INSTRUCCIONES. Extrae sin ningún cambio las filas que empiezan con la que contiene "sub-region: Holstebro Kommune" y siguen hasta la que contiene "latitude: 36.1987", ambas incluidas. No añadas ninguna otra fila.

··· DATOS DE ENTRADA

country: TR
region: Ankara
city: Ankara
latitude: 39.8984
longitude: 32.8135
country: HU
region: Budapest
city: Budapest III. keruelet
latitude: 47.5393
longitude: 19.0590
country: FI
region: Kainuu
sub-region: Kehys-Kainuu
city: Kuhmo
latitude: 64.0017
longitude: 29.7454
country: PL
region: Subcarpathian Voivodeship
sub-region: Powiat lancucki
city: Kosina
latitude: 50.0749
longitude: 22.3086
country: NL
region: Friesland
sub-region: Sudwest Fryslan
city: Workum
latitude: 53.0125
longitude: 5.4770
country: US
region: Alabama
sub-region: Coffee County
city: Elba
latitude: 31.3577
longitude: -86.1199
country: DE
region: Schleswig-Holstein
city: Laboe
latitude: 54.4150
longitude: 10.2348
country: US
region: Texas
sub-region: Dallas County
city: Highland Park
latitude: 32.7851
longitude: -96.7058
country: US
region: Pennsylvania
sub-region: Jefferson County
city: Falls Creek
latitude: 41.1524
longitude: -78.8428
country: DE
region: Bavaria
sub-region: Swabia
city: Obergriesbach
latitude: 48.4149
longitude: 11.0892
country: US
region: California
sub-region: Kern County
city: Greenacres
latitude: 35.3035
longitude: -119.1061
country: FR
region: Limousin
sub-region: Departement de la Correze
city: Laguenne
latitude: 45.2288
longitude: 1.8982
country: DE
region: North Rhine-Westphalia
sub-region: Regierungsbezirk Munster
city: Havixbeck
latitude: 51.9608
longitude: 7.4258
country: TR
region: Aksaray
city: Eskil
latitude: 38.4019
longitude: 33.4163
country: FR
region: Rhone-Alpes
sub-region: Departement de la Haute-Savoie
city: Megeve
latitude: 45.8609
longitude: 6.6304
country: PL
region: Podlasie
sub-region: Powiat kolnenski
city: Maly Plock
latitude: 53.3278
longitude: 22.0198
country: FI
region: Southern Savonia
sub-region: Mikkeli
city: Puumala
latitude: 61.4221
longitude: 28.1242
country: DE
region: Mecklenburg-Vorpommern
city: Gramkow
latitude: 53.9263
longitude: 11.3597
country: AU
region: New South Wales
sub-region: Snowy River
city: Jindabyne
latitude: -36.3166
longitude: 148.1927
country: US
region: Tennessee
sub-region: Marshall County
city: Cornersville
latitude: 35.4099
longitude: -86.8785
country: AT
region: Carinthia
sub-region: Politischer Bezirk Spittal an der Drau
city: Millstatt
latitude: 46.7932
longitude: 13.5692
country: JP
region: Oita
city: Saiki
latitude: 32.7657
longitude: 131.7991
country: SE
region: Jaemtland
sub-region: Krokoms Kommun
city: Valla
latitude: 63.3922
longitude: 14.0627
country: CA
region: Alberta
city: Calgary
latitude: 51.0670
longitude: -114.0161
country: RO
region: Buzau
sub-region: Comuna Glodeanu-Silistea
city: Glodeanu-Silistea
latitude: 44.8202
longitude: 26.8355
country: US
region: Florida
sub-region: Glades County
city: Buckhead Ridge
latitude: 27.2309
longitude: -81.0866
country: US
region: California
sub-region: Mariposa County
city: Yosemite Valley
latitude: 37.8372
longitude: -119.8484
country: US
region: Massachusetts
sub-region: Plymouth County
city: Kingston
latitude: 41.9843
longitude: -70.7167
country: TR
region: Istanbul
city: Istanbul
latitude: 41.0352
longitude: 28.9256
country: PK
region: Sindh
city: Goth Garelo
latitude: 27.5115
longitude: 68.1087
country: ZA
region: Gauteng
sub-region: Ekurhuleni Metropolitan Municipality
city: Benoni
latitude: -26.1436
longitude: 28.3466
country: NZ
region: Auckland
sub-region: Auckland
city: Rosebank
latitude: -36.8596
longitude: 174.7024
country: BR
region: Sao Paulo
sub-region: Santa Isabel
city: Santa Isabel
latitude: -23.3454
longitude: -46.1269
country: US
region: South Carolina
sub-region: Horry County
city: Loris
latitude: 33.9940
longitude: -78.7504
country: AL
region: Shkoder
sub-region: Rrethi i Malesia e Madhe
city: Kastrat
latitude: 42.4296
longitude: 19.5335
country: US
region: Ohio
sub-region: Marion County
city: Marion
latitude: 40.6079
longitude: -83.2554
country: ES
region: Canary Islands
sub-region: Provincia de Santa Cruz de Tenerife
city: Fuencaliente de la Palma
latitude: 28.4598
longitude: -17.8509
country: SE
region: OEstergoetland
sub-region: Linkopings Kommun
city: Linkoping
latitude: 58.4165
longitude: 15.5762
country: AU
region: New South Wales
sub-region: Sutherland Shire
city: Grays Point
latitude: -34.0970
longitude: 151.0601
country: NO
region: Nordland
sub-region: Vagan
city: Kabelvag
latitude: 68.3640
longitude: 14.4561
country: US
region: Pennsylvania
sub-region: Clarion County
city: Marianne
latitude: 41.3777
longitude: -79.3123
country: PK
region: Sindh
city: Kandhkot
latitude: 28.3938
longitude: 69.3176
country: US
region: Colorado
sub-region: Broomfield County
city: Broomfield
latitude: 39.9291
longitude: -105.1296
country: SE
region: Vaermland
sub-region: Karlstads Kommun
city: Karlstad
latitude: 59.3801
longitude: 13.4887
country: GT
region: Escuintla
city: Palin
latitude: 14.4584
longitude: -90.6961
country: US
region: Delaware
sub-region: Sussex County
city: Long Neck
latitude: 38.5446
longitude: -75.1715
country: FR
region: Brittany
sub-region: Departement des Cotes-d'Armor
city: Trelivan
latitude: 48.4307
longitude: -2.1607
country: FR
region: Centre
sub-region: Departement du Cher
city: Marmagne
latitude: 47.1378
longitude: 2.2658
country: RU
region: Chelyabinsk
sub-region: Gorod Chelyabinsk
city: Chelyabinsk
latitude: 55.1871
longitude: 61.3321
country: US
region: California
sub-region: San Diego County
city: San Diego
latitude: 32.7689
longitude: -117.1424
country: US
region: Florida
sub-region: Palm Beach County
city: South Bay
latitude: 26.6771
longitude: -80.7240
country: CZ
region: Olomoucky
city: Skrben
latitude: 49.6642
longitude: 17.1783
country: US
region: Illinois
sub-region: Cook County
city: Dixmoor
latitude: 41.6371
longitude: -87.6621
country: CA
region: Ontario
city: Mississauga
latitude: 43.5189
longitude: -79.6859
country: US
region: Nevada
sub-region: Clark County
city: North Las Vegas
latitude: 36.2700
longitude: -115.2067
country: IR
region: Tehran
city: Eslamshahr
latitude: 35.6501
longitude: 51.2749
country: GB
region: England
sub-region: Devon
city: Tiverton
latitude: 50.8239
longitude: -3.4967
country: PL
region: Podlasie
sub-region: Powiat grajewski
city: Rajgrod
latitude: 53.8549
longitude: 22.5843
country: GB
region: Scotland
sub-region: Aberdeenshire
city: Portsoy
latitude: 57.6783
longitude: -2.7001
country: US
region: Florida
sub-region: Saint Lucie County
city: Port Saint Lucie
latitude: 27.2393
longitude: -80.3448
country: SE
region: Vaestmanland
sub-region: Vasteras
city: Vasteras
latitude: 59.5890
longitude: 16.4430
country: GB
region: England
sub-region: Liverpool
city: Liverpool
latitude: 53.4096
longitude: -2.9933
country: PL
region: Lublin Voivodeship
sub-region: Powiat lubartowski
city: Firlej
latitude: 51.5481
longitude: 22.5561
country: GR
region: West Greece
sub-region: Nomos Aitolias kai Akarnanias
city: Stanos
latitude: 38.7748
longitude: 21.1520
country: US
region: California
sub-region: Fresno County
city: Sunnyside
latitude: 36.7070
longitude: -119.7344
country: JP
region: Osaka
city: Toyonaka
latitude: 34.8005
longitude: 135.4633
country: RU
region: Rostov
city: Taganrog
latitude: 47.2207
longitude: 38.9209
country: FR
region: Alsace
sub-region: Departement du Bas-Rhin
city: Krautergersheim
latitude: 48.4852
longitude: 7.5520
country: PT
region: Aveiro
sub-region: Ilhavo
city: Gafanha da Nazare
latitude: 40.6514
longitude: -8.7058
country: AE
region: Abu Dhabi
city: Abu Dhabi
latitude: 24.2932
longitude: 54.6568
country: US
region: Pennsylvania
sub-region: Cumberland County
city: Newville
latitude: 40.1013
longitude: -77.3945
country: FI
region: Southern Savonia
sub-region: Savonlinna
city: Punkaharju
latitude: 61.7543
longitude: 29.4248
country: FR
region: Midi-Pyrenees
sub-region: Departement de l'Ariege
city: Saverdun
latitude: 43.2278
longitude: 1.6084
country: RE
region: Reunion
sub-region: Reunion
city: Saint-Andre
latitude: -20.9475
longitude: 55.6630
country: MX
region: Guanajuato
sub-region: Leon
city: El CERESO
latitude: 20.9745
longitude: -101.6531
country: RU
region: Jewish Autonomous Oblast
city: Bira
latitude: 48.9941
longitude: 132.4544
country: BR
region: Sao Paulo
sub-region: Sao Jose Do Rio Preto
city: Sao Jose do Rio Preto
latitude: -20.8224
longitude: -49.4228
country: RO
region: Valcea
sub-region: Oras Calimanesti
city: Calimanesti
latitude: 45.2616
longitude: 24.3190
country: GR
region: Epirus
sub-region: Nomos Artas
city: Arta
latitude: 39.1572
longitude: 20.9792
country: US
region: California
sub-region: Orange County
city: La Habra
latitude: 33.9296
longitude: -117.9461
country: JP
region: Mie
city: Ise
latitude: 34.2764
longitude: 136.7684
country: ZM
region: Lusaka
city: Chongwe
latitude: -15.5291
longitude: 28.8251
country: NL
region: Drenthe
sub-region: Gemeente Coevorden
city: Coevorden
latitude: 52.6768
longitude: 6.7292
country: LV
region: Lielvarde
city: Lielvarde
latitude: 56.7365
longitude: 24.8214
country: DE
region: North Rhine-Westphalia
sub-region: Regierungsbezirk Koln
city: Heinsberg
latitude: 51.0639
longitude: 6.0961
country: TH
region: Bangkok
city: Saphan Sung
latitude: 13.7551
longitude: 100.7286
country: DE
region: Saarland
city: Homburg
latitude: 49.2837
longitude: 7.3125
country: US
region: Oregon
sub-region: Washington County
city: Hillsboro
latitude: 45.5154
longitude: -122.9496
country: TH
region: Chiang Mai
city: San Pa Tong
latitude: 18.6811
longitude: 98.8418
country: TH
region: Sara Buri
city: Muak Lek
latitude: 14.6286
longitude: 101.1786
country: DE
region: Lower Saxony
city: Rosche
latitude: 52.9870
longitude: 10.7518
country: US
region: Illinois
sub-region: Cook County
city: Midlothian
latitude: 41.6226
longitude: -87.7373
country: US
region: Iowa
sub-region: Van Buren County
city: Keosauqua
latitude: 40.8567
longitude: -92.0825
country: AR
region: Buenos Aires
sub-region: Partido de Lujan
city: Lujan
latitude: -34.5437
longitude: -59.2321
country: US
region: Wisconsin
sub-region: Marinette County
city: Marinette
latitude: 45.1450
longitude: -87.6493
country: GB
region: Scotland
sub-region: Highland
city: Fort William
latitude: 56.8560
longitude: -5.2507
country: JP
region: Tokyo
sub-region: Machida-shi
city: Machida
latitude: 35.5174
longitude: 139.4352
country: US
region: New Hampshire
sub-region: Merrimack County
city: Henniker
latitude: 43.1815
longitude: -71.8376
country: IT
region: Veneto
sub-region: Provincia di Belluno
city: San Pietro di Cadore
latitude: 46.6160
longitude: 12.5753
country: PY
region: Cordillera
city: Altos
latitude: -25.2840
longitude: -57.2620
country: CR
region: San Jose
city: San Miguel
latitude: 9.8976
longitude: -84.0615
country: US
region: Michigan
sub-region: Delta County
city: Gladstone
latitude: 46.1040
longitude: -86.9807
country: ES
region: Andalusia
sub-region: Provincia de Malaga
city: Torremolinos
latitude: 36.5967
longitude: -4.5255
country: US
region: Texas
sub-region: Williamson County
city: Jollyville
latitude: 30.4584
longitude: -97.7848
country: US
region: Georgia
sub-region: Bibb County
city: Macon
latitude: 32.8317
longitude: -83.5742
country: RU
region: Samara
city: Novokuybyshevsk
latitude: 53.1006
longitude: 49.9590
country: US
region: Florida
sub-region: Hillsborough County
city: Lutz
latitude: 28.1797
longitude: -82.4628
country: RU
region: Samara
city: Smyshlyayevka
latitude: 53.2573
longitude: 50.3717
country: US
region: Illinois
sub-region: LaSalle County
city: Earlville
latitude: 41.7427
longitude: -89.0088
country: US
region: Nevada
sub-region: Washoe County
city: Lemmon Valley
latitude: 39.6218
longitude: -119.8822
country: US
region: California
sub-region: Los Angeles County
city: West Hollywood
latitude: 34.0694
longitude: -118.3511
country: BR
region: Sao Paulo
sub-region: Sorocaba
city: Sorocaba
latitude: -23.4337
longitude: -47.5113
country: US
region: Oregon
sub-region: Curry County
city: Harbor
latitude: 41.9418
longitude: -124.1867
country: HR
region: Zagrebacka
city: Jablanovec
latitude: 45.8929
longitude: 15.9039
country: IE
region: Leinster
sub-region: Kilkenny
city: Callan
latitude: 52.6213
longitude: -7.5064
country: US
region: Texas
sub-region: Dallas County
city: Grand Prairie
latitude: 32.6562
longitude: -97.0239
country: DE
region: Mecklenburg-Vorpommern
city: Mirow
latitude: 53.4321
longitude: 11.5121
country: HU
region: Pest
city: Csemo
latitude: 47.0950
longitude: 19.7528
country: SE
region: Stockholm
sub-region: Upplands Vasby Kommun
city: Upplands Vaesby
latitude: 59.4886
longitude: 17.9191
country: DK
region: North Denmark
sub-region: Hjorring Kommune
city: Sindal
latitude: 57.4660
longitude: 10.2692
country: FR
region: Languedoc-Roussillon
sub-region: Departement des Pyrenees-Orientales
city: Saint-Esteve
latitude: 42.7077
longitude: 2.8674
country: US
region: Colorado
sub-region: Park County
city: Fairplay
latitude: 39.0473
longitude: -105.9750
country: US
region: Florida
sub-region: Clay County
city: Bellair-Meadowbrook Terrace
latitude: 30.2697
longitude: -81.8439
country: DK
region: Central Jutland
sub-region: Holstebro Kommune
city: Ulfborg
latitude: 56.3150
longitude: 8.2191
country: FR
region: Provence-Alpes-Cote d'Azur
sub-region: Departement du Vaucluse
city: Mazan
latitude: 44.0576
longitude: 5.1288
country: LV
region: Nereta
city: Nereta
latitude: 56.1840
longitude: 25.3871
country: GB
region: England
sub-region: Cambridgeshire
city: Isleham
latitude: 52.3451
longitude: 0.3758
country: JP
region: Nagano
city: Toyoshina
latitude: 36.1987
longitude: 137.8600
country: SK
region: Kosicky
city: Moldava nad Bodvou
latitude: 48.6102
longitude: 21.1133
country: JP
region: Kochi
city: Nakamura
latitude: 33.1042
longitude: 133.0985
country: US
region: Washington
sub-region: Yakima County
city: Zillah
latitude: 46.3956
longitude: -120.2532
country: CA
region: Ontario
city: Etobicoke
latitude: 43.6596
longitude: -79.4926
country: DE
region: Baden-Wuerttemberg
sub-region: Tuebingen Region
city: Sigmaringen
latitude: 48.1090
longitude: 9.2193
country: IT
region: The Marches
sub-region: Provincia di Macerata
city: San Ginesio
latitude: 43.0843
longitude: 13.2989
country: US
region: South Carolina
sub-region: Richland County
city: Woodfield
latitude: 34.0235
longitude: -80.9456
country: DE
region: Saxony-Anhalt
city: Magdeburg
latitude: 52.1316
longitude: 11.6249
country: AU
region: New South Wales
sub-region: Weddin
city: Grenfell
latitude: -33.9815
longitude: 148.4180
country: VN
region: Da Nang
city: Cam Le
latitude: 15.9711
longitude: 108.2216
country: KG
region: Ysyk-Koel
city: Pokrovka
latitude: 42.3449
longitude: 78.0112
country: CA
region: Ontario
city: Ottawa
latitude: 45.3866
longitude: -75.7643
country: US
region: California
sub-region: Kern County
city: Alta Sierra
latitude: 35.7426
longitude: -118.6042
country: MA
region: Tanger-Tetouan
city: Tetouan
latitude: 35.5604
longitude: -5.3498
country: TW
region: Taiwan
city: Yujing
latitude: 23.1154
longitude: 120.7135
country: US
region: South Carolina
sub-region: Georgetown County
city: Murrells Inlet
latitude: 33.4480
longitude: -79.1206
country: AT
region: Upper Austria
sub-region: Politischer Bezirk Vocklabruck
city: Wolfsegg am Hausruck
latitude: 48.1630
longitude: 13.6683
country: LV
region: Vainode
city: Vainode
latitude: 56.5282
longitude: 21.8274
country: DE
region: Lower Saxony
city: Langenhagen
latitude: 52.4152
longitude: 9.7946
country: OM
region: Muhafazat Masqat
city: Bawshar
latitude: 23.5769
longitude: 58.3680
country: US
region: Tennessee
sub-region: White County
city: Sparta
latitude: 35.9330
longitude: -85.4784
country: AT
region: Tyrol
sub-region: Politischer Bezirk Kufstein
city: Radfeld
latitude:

······

SOLUCIÓN.
sub-region: Holstebro Kommune
city: Ulfborg
latitude: 56.3150
longitude: 8.2191
country: FR
region: Provence-Alpes-Cote d'Azur
sub-region: Departement du Vaucluse
city: Mazan
latitude: 44.0576
longitude: 5.1288
country: LV
region: Nereta
city: Nereta
latitude: 56.1840
longitude: 25.3871
country: GB
region: England
sub-region: Cambridgeshire
city: Isleham
latitude: 52.3451
longitude: 0.3758
country: JP
region: Nagano
city: Toyoshina
latitude: 36.1987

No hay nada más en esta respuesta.